During Nakai-san’s last trip to the US, David had a chance to meet up with the man behind RAUH-Welt as he was putting the finishing touches on the twelfth stateside-built RWB car. During one of Nakai’s many smoke breaks he took a step out of the Fatlace workshop, noticed David’s GT-R, and then immediately went over to check it out.
They started chatting; David explaining that at the time it wasn’t quite finished yet. When he asked for an autograph Nakai went straight to the dashboard rather than David’s t-shirt! It’s something that’s become quite a conversation starter.
If function was the main aim with this build, then where’s the corresponding bump in performance to back up the looks I hear you ask.
Well fear not, because this is definitely one area where David had no intention of overlooking. Despite the fact that the engine bay looks pretty much stock aside from the addition of the Nismo engine cover, there is much going on in and around the VR38DETT.

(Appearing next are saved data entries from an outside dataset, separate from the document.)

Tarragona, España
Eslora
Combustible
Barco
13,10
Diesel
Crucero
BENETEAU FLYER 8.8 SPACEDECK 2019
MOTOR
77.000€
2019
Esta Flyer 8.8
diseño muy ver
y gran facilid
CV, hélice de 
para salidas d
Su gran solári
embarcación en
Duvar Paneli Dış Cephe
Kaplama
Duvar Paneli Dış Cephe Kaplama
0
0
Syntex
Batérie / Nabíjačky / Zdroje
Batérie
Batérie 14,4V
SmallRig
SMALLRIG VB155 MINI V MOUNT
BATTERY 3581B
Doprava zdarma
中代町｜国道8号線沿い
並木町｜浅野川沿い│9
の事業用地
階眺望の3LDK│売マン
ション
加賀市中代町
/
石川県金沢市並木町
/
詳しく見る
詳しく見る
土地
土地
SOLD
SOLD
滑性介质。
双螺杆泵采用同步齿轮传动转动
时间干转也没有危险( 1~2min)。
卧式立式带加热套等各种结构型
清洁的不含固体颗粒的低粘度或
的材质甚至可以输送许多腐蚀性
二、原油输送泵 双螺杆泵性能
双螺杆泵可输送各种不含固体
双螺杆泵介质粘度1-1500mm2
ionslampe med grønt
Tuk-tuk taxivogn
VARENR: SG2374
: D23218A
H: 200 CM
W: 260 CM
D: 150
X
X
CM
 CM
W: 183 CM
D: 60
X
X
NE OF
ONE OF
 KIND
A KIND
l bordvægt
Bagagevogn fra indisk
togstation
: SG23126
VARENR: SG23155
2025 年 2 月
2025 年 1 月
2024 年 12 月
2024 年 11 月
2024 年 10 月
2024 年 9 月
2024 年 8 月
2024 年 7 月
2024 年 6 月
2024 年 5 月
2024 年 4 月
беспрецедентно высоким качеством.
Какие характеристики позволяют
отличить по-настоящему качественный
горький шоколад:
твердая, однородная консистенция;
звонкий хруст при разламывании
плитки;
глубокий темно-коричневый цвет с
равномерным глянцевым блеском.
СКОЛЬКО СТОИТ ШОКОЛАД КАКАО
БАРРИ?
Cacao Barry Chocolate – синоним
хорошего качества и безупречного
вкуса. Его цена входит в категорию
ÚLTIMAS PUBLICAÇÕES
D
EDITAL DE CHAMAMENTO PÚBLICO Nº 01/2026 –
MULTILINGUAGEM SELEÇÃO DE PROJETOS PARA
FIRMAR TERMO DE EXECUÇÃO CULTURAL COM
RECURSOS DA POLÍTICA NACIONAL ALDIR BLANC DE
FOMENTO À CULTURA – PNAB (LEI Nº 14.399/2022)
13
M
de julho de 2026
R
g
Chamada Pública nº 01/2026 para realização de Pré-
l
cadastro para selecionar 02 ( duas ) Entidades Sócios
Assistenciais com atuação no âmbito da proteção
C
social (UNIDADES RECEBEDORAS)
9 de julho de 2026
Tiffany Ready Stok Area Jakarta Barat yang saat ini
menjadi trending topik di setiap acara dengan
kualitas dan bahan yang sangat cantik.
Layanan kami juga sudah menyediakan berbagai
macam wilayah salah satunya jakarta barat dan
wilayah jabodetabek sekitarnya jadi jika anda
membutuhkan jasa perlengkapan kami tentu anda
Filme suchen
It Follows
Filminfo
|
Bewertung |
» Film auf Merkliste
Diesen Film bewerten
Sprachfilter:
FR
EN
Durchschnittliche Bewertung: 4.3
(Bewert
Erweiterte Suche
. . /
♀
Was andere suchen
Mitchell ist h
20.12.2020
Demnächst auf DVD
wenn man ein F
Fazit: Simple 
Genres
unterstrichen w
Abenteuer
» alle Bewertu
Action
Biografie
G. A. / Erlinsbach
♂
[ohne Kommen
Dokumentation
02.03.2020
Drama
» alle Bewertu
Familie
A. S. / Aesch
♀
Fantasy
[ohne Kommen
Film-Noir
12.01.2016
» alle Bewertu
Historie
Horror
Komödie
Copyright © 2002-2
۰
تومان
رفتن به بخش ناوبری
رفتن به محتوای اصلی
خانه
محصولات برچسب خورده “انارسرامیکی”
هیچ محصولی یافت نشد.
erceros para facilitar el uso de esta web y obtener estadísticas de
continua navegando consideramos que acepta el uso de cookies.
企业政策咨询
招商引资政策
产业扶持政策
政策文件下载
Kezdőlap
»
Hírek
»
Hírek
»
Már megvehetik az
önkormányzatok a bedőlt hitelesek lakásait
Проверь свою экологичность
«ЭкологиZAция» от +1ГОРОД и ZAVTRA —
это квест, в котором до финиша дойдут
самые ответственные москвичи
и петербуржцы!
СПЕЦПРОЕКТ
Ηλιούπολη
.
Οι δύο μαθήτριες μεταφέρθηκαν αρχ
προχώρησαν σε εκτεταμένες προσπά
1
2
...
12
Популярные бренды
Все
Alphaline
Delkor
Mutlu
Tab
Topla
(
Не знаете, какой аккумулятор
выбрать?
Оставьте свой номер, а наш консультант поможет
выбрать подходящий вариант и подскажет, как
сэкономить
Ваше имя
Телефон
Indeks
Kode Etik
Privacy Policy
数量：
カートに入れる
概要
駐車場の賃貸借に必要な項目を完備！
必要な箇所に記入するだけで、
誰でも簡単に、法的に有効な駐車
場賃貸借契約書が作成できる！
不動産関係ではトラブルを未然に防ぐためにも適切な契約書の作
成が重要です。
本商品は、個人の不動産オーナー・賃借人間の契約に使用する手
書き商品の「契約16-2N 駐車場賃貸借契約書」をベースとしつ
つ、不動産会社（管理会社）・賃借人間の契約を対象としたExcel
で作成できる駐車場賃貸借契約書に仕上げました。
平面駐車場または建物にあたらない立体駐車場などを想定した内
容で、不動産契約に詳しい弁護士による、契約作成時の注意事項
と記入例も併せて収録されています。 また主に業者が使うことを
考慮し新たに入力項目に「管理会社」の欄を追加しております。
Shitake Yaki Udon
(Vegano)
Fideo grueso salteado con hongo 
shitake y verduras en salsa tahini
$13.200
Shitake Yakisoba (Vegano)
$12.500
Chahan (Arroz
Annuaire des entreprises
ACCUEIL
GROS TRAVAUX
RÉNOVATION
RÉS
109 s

To start things off the stock turbochargers have been replaced by a pair of AMS Alpha 9 blowers mated to Swizter downpipes and running out to a Meisterschaft exhaust system. David had the block blue-printed by FFTEC Motorsports and fitted CP forged pistons and Carillo H-section connecting rods to make sure the engine was able to take the abuse of an extra dose of boost. Compression was set at 9.0:1, and the cylinder heads treated to some machining and port matching before being outfitted with Kelford valve springs, retainers and a set of 266-deg camshafts for both the intake and exhaust. For its performance properties the engine is run on E85, which is liberally provided by a pair of Walbro pumps and a six 2000cc/min injectors.
The AMS intercooler is one of a few giveaways that this engine isn’t quite so stock. The complete setup, as tuned through a Cobb Access Port, has been dyno-measured at 930whp, but turned down to a more reliable 797hp – still serious numbers for a serious car. To make sure the six-speed, dual-clutch transaxle transmission was up to the job of handling the extra power and torque, David sent it off to Jacks Transmissions where carbon-Kevlar clutch discs were fitted for piece of mind.
David is over the moon with how the GT-R has tuned out, and the response it’s been getting in the import scene. The R35 currently runs a gloss white vinyl wrap which was added to make it more presentable for the recent BLOX Evolution show.
There it picked up an award for ‘Best Appearance’, which despite the fact that David never built the Nissan to exhibit in shows, or for any other reason than to satisfy his own need to have a car like this, he was very happy with the recognition.
David eventually plans to get the car properly painted, as well as fitting the Varis rear bumper that’s currently on order – so he’s only a few more parts away from completing his project. It’s taken constant work and dedication to get to this point, but that dream of having his very own interpretation of a GT3 race car for the road is very real.
He might boast an 800hp street car capable of nine-second quarter mile passes, but nothing satisfies David more than hearing his son say, “My dad’s car is the best.” Like I said, every car has its story, and some are more touching than others.